Here's the snag with Romney's critique: There are strict sanctions currently imposed on the regime in Tehran—and on Barack Obama's watch, they've gotten harsher than they've been in decades. The Iranian economy is already showing signs that the new economic sanctions on the Central Bank of Iran are tanking the country's currency. And that's just the tip of a possibly very ugly iceberg. My colleagues Adam Weinstein and Hamed Aleaziz have a solid run-down of the tense situation in the Persian Gulf:
Over New Year's weekend [President Obama] signed a defense-spending bill with an amendment that effectively freezes international deals with Iran's Central Bank. If successful, it would halt much of Iran's oil sales and further destabilize its currency. It would also hurt European trade and likely cause global oil prices to soar...The White House had strongly opposed the legislation despite bipartisan support for it in Congress, but Obama went on to sign the bill anyway. Why? Apart from the fact that defense spending isn't really optional, the politics of the situation didn't seem to favor the White House. As Sen.

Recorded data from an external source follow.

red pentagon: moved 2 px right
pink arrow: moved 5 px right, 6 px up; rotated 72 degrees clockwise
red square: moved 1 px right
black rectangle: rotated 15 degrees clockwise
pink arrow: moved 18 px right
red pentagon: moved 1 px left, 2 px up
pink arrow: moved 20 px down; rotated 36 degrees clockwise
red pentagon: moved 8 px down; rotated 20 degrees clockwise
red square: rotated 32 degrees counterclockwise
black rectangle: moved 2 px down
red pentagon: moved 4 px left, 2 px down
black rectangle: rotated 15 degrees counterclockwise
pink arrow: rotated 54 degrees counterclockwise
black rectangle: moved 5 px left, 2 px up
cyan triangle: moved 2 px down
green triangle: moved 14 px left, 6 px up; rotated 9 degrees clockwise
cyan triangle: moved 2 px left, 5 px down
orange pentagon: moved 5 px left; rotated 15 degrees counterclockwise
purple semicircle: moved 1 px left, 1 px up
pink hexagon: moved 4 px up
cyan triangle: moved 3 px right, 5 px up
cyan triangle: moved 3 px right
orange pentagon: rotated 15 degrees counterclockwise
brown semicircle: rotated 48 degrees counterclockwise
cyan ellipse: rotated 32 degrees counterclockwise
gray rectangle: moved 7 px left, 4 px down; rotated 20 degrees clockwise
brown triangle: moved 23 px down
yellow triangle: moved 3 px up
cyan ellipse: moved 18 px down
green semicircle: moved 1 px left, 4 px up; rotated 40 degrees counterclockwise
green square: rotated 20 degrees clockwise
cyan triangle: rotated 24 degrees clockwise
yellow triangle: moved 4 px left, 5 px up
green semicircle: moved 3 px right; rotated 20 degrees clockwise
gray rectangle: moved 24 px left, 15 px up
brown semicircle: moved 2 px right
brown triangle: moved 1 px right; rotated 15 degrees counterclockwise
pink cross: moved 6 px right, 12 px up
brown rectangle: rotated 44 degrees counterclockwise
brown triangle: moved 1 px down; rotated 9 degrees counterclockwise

Mark Kirk (R-Ill.), one of the amendment's sponsors, put it, "[A]s you enter a presidential contest, there's no upside to being soft on Iran."
Think any of this is tough enough for Romney? Considering that he has been saying for years that the United States should aggressively pursue indicting Iranian president Mahmoud Ahmadinejad for violating the Genocide Convention, I wouldn't bet a dime on it.